Overnight rate slides to six-month low

Bank’s overnight rate today slides to six months low to 6.48 per cent, thanks to the fall of the repurchase agreement and easing of tight money stance.

The rates climbed down significantly from historical highest level of about 35 per cent attained early this month following central bank’s tight liquidity measures to combat exchange fluctuations and high inflation.

Standard Chartered Bank said on its Daily Market report that this was the sign that the response to softening of money control in the circulation, which are growing stronger everyday.

“Sentiments of easing liquidity continue to grow stronger as overnight weighted average rate continues to fall now at 6.48 per cent,” the bank said.

Overnight is a window that banks lend to each other and has either positive or negative impact on the final price of loan to a customer.

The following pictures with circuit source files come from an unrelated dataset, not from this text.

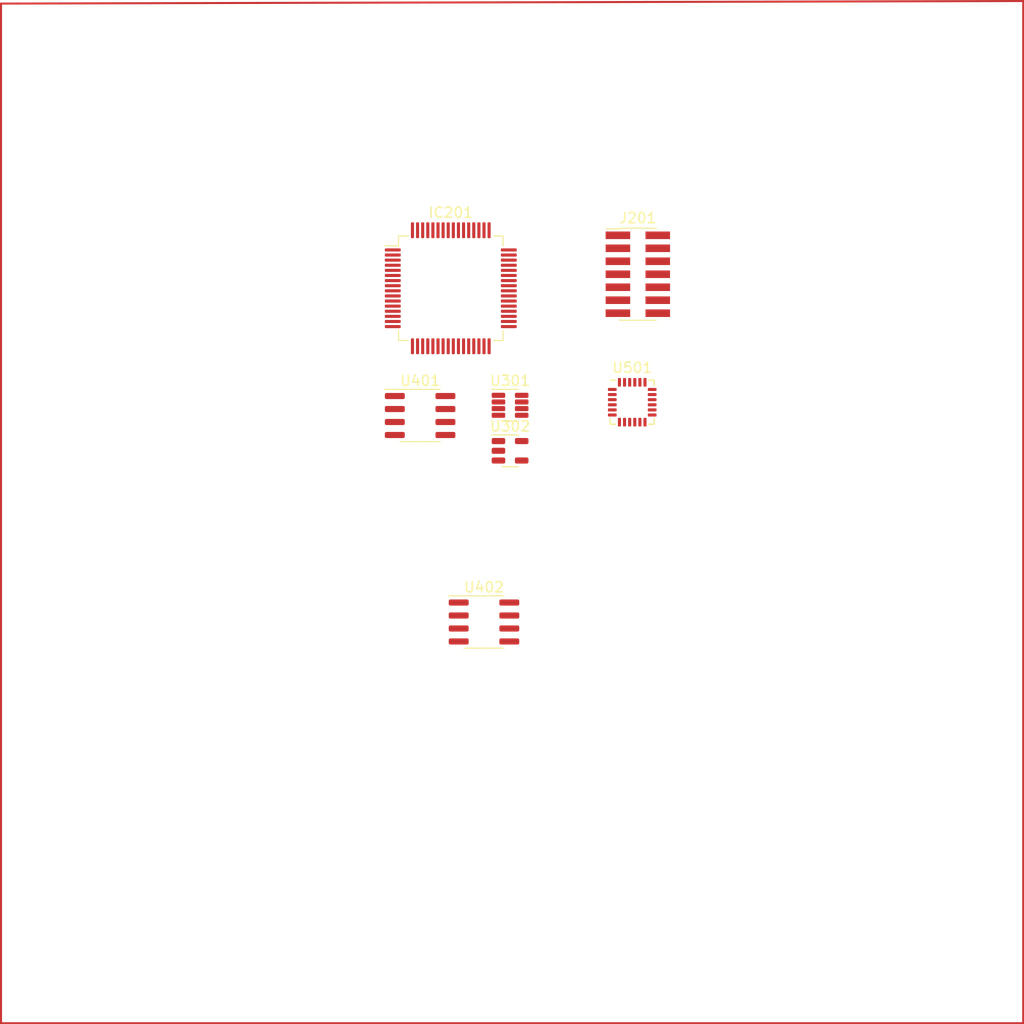
<source format=kicad_pcb>
(kicad_pcb (version 20221018) (generator pcbnew)

  (general
    (thickness 1.6)
  )

  (paper "A4")
  (layers
    (0 "F.Cu" signal)
    (31 "B.Cu" signal)
    (32 "B.Adhes" user "B.Adhesive")
    (33 "F.Adhes" user "F.Adhesive")
    (34 "B.Paste" user)
    (35 "F.Paste" user)
    (36 "B.SilkS" user "B.Silkscreen")
    (37 "F.SilkS" user "F.Silkscreen")
    (38 "B.Mask" user)
    (39 "F.Mask" user)
    (40 "Dwgs.User" user "User.Drawings")
    (41 "Cmts.User" user "User.Comments")
    (42 "Eco1.User" user "User.Eco1")
    (43 "Eco2.User" user "User.Eco2")
    (44 "Edge.Cuts" user)
    (45 "Margin" user)
    (46 "B.CrtYd" user "B.Courtyard")
    (47 "F.CrtYd" user "F.Courtyard")
    (48 "B.Fab" user)
    (49 "F.Fab" user)
    (50 "User.1" user)
    (51 "User.2" user)
    (52 "User.3" user)
    (53 "User.4" user)
    (54 "User.5" user)
    (55 "User.6" user)
    (56 "User.7" user)
    (57 "User.8" user)
    (58 "User.9" user)
  )

  (setup
    (pad_to_mask_clearance 0)
    (pcbplotparams
      (layerselection 0x00010fc_ffffffff)
      (plot_on_all_layers_selection 0x0000000_00000000)
      (disableapertmacros false)
      (usegerberextensions false)
      (usegerberattributes true)
      (usegerberadvancedattributes true)
      (creategerberjobfile true)
      (dashed_line_dash_ratio 12.000000)
      (dashed_line_gap_ratio 3.000000)
      (svgprecision 4)
      (plotframeref false)
      (viasonmask false)
      (mode 1)
      (useauxorigin false)
      (hpglpennumber 1)
      (hpglpenspeed 20)
      (hpglpendiameter 15.000000)
      (dxfpolygonmode true)
      (dxfimperialunits true)
      (dxfusepcbnewfont true)
      (psnegative false)
      (psa4output false)
      (plotreference true)
      (plotvalue true)
      (plotinvisibletext false)
      (sketchpadsonfab false)
      (subtractmaskfromsilk false)
      (outputformat 1)
      (mirror false)
      (drillshape 1)
      (scaleselection 1)
      (outputdirectory "")
    )
  )

  (net 0 "")
  (net 1 "unconnected-(IC201-PC11-Pad1)")
  (net 2 "/STM32/LIDAR_PWM")
  (net 3 "/STM32/LIDAR_MOTOR_ENABLE")
  (net 4 "/STM32/LIDAR_MESURE_ENABLE")
  (net 5 "unconnected-(IC201-PC15-OSC32_OUT-Pad5)")
  (net 6 "unconnected-(IC201-VBAT-Pad6)")
  (net 7 "unconnected-(IC201-VREF+-Pad7)")
  (net 8 "+3V3")
  (net 9 "GND")
  (net 10 "/STM32/OSC_IN")
  (net 11 "/STM32/OSC_OUT")
  (net 12 "/STM32/NRST")
  (net 13 "unconnected-(IC201-PC0-Pad13)")
  (net 14 "/Drivers and motors connectors/MOTOR_1_FWD")
  (net 15 "/Drivers and motors connectors/MOTOR_1_REV")
  (net 16 "unconnected-(IC201-PC3-Pad16)")
  (net 17 "Net-(D201-A)")
  (net 18 "Net-(D202-A)")
  (net 19 "/STM32/USART2_TX")
  (net 20 "/STM32/USART2_RX")
  (net 21 "unconnected-(IC201-PA4-Pad21)")
  (net 22 "unconnected-(IC201-PA5-Pad22)")
  (net 23 "/Drivers and motors connectors/ENCODER_2_A")
  (net 24 "/Drivers and motors connectors/ENCODER_2_B")
  (net 25 "/STM32/USART3_TX")
  (net 26 "/STM32/USART3_RX")
  (net 27 "unconnected-(IC201-PB0-Pad27)")
  (net 28 "unconnected-(IC201-PB1-Pad28)")
  (net 29 "unconnected-(IC201-PB2-Pad29)")
  (net 30 "/STM32/I2C_SCL")
  (net 31 "/STM32/I2C_SDA")
  (net 32 "unconnected-(IC201-PB12-Pad32)")
  (net 33 "/STM32/Bordure_1")
  (net 34 "/STM32/Bordure_2")
  (net 35 "/STM32/Bordure_3")
  (net 36 "/Drivers and motors connectors/ENCODER_1_B")
  (net 37 "/Drivers and motors connectors/ENCODER_1_A")
  (net 38 "/STM32/Bumper_1")
  (net 39 "/STM32/Bumper_2")
  (net 40 "/STM32/Bumper_3")
  (net 41 "/STM32/Bumper_4")
  (net 42 "/STM32/BTN_1")
  (net 43 "/STM32/BTN_2")
  (net 44 "/STM32/BTN_3")
  (net 45 "/STM32/SWDIO")
  (net 46 "/STM32/SWCLK")
  (net 47 "unconnected-(IC201-PA15-Pad47)")
  (net 48 "unconnected-(IC201-PC8-Pad48)")
  (net 49 "unconnected-(IC201-PC9-Pad49)")
  (net 50 "/STM32/PD0")
  (net 51 "/STM32/PD1")
  (net 52 "/STM32/PD2")
  (net 53 "/STM32/PD3")
  (net 54 "/STM32/PD4")
  (net 55 "/STM32/PD5")
  (net 56 "/STM32/PD6")
  (net 57 "unconnected-(IC201-PB3-Pad57)")
  (net 58 "unconnected-(IC201-PB4-Pad58)")
  (net 59 "unconnected-(IC201-PB5-Pad59)")
  (net 60 "/STM32/USART1_TX")
  (net 61 "/STM32/USART1_RX")
  (net 62 "/Drivers and motors connectors/MOTOR_2_REV")
  (net 63 "/Drivers and motors connectors/MOTOR_2_FWD")
  (net 64 "unconnected-(IC201-PC10-Pad64)")
  (net 65 "unconnected-(J201-Pin_1-Pad1)")
  (net 66 "unconnected-(J201-Pin_2-Pad2)")
  (net 67 "+3.3V")
  (net 68 "unconnected-(J201-Pin_8-Pad8)")
  (net 69 "unconnected-(J201-Pin_9-Pad9)")
  (net 70 "unconnected-(J201-Pin_10-Pad10)")
  (net 71 "Net-(U301-PG)")
  (net 72 "+BATT")
  (net 73 "Net-(U301-SW)")
  (net 74 "Net-(U301-BST)")
  (net 75 "Net-(U301-EN{slash}SYNC)")
  (net 76 "Net-(U301-VCC)")
  (net 77 "Net-(U301-FB)")
  (net 78 "+5V")
  (net 79 "unconnected-(U302-NC-Pad4)")
  (net 80 "Net-(J401-Pin_1)")
  (net 81 "Net-(J401-Pin_6)")
  (net 82 "Net-(J402-Pin_1)")
  (net 83 "Net-(J402-Pin_6)")
  (net 84 "unconnected-(U501-NC-Pad2)")
  (net 85 "unconnected-(U501-NC-Pad3)")
  (net 86 "unconnected-(U501-NC-Pad4)")
  (net 87 "unconnected-(U501-NC-Pad5)")
  (net 88 "unconnected-(U501-AUX_DA-Pad6)")
  (net 89 "unconnected-(U501-AUX_CL-Pad7)")
  (net 90 "Net-(U501-REGOUT)")
  (net 91 "unconnected-(U501-INT-Pad12)")
  (net 92 "unconnected-(U501-NC-Pad14)")
  (net 93 "unconnected-(U501-NC-Pad15)")
  (net 94 "unconnected-(U501-NC-Pad16)")
  (net 95 "unconnected-(U501-NC-Pad17)")
  (net 96 "unconnected-(U501-RESV-Pad19)")
  (net 97 "Net-(U501-CPOUT)")
  (net 98 "unconnected-(U501-RESV-Pad21)")
  (net 99 "unconnected-(U501-RESV-Pad22)")

  (footprint "Connector_PinHeader_1.27mm:PinHeader_2x07_P1.27mm_Vertical_SMD" (layer "F.Cu") (at 159.05 78.73))

  (footprint "Package_TO_SOT_SMD:SOT-23-5" (layer "F.Cu") (at 146.55 96))

  (footprint "Sensor_Motion:InvenSense_QFN-24_4x4mm_P0.5mm" (layer "F.Cu") (at 158.5 91.25))

  (footprint "Package_QFP:LQFP-64_10x10mm_P0.5mm" (layer "F.Cu") (at 140.75 80.1))

  (footprint "Package_SO:SOIC-8_3.9x4.9mm_P1.27mm" (layer "F.Cu") (at 137.75 92.55))

  (footprint "Package_TO_SOT_SMD:SOT-23-8" (layer "F.Cu") (at 146.55 91.55))

  (footprint "Package_SO:SOIC-8_3.9x4.9mm_P1.27mm" (layer "F.Cu") (at 144 112.75))

  (gr_line (start 96.75 52.25) (end 196.75 52)
    (stroke (width 0.2) (type default)) (layer "F.Cu") (tstamp 0a69e6e4-66b7-48a5-9aab-3fd5ffa58ee7))
  (gr_line (start 96.75 152) (end 96.75 52.25)
    (stroke (width 0.2) (type default)) (layer "F.Cu") (tstamp 19c52ade-e94c-401a-a4c5-362f41916cef))
  (gr_line (start 196.75 152) (end 96.75 152)
    (stroke (width 0.2) (type default)) (layer "F.Cu") (tstamp 411e9d51-3e8a-4aa8-8929-c550879afdf1))
  (gr_line (start 196.75 52) (end 196.75 152)
    (stroke (width 0.2) (type default)) (layer "F.Cu") (tstamp d80ae04d-3692-4770-808d-a71f0fac781b))

)

</source>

The rate started to climb last August when exchange rates were continuously heading north.

Tanzania Securities Business Analyst Joel Nkya attributed the declining trend to fall of Repo.

“The fall of interbank lending rate could be attributed to the fall of repo rates which dropped from 13.5 per cent in the previous week to
8.5per cent this week for 14 days Repo,” Mr Nkya said in Weekly market report issued by his firm.

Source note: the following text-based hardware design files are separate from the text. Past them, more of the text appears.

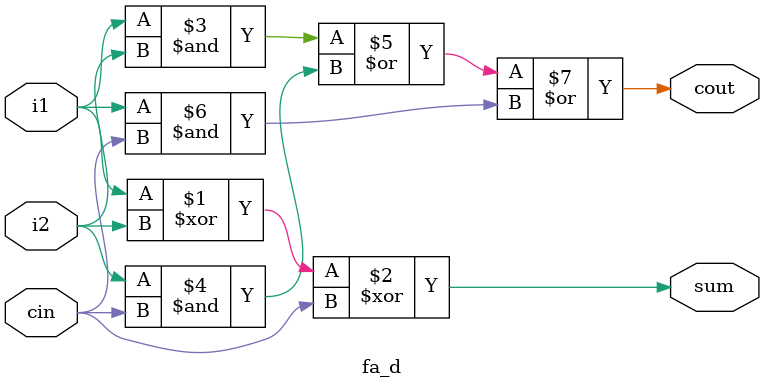
<source format=v>
module fa_d(sum, cout, i1, i2, cin);
	
	input i1, i2, cin;
	output sum, cout;

	assign sum = i1 ^ i2 ^ cin;
	assign cout = (i1 & i2) | (i2 & cin) | (i1 & cin);

endmodule
</source>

Shilling strengthening is among the factors that pushed down the overnight rates as the market experience moderate volatility of the local currency against US dollar.

The overnight rate was not affected by slight sliding of the shilling against a dollar, to close the market at about 1,610/-, on the back of some demand in the interbank and corporate markets.

Also, the low levels of overnight rates  are attributed to the five-year Treasury bond which has a yield rate of 13.15 per cent well below the inflation rate of 19.8 per cent. The bond was auctioned yesterday.

At the end of the last year the central bank canceled two auctions of five-year bonds due to disagreement with bids from investors who wanted yields that averted the inflation risks.